*** DATA RECORDS Section Begins ***

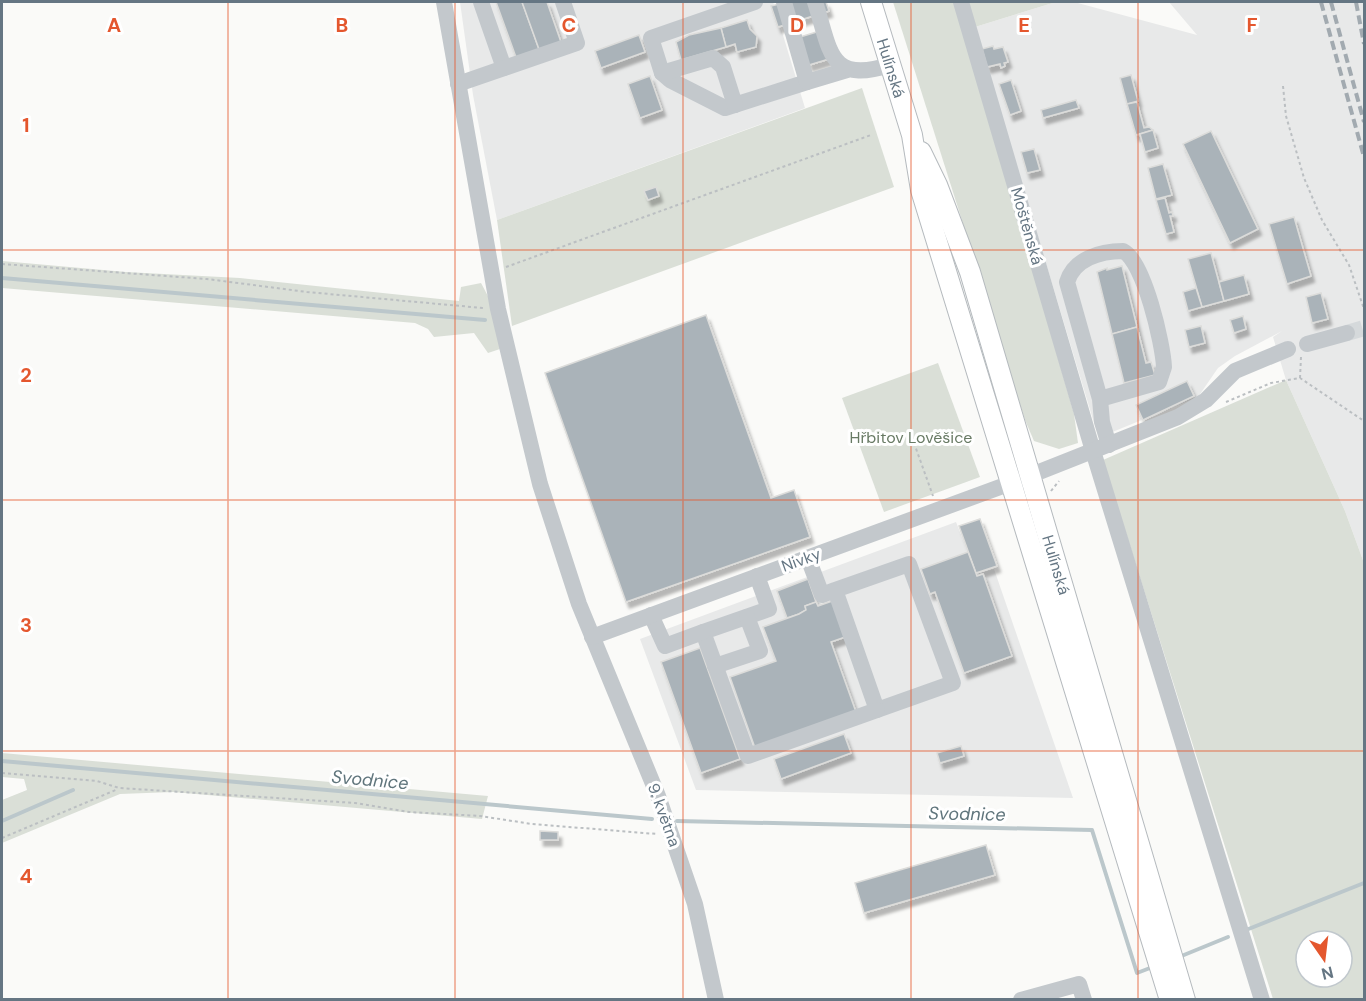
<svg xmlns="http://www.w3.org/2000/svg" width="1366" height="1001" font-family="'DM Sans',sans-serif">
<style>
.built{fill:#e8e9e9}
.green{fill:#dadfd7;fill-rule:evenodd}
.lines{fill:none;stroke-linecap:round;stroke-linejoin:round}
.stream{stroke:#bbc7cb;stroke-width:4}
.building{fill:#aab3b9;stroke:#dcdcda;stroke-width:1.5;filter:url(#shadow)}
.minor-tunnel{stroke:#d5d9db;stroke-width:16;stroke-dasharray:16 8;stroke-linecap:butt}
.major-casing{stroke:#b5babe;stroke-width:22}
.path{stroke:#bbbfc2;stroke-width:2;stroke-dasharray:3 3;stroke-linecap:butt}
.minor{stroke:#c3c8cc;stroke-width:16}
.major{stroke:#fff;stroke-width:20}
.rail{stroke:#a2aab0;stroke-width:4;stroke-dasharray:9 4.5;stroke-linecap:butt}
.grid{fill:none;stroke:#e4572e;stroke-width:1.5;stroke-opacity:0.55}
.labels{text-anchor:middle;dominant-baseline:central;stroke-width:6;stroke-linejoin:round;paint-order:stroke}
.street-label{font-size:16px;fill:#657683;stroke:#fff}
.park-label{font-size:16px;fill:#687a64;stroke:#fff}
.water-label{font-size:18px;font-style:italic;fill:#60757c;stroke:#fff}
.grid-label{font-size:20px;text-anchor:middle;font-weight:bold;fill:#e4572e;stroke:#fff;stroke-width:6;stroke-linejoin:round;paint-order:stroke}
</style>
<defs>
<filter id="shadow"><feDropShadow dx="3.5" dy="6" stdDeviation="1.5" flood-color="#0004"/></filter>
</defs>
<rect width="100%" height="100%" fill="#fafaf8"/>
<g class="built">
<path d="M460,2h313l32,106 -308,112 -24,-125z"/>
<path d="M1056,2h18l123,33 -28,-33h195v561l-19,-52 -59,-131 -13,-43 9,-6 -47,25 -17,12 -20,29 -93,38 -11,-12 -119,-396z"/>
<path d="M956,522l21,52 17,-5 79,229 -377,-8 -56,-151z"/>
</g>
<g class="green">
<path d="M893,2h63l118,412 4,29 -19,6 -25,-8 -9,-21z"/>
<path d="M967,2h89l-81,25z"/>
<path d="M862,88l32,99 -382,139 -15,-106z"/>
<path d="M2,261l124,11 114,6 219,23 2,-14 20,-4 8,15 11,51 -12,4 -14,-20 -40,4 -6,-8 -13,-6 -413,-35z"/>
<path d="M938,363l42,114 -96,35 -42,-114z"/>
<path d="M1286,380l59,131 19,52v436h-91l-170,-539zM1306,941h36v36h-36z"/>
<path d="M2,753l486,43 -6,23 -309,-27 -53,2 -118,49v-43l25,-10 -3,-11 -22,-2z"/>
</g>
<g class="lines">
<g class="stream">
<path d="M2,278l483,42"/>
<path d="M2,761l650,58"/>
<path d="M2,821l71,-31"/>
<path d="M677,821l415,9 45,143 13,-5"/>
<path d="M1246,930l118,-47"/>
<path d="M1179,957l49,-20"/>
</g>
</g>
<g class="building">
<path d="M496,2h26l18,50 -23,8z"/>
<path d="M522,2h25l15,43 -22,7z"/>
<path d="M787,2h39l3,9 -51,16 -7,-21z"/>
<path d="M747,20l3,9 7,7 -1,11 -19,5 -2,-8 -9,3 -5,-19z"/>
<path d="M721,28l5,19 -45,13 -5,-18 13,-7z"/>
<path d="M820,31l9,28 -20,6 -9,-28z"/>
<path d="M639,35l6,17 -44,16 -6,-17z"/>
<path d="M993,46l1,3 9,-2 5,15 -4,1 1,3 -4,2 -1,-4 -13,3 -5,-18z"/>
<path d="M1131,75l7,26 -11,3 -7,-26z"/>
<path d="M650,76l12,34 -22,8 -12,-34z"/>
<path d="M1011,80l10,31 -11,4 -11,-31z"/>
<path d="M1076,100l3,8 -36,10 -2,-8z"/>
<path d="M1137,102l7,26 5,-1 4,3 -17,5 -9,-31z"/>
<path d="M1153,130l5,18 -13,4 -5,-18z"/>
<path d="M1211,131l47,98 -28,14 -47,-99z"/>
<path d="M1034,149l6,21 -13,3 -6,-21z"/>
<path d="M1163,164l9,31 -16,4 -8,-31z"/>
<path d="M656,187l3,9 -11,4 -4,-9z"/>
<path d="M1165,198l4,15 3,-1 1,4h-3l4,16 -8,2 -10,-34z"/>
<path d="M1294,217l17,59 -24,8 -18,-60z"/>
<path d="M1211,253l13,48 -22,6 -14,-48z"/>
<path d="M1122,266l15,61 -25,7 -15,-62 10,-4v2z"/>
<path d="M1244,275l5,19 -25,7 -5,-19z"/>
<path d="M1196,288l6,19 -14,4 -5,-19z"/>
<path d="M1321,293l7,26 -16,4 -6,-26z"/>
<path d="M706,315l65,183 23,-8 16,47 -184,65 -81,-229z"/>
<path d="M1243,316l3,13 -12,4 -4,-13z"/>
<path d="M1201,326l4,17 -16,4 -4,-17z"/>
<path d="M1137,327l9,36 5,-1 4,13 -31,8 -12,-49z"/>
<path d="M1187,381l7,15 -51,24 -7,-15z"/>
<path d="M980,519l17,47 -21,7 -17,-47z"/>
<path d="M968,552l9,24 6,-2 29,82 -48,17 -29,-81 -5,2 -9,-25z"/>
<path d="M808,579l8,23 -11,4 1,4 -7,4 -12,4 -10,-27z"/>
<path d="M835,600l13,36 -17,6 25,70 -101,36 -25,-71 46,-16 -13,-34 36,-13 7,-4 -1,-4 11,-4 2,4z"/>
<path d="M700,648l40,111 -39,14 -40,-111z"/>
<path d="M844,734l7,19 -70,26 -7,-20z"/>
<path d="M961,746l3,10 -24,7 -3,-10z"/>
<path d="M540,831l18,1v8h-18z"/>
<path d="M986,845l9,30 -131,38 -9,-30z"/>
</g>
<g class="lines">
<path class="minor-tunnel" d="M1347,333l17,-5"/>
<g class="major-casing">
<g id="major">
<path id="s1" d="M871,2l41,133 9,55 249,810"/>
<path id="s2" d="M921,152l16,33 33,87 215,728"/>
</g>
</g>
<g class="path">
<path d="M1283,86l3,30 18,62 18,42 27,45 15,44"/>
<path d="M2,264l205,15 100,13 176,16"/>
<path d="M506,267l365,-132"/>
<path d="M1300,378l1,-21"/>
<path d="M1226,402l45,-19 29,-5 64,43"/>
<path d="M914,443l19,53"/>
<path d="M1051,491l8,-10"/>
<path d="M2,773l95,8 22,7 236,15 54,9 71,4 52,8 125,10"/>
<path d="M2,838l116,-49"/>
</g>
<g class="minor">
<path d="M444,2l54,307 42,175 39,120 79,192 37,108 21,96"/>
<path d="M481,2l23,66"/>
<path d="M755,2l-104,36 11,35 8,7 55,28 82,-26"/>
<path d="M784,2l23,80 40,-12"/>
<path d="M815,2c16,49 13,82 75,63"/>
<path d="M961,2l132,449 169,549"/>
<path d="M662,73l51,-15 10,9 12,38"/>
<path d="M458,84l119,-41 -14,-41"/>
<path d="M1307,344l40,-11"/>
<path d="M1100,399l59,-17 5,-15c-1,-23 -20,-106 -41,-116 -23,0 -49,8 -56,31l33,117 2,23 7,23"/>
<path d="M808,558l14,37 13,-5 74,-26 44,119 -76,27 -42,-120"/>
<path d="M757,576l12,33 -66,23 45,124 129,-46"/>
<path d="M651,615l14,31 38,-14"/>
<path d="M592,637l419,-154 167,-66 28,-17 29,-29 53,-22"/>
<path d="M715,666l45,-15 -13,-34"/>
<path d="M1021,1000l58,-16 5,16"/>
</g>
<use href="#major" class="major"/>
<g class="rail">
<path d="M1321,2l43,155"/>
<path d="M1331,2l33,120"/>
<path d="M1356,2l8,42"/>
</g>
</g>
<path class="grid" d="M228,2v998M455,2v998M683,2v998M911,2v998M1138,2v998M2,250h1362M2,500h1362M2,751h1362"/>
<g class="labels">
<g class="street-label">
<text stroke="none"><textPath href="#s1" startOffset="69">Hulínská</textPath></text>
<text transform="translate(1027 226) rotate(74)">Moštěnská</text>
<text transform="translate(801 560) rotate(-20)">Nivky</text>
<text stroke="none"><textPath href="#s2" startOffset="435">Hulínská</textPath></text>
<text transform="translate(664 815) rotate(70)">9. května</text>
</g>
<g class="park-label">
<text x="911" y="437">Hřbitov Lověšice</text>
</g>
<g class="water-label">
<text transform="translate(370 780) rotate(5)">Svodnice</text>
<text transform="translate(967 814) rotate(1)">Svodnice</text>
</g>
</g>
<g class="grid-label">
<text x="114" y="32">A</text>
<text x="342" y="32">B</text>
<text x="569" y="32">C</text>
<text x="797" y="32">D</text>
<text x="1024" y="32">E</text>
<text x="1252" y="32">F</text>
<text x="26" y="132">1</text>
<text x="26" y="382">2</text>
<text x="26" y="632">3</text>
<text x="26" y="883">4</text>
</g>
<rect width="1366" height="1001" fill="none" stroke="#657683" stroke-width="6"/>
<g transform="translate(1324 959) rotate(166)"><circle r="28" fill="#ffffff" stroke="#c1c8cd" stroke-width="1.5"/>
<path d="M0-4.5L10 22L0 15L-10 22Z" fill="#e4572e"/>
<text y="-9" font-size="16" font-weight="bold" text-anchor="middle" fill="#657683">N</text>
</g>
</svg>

*** DATA RECORDS Section Ends ***

→ PROBLEM REQUIREMENTS
Count the lines in the entries that hold the word "major", and give nothing but the total.

→ RESPONSE
5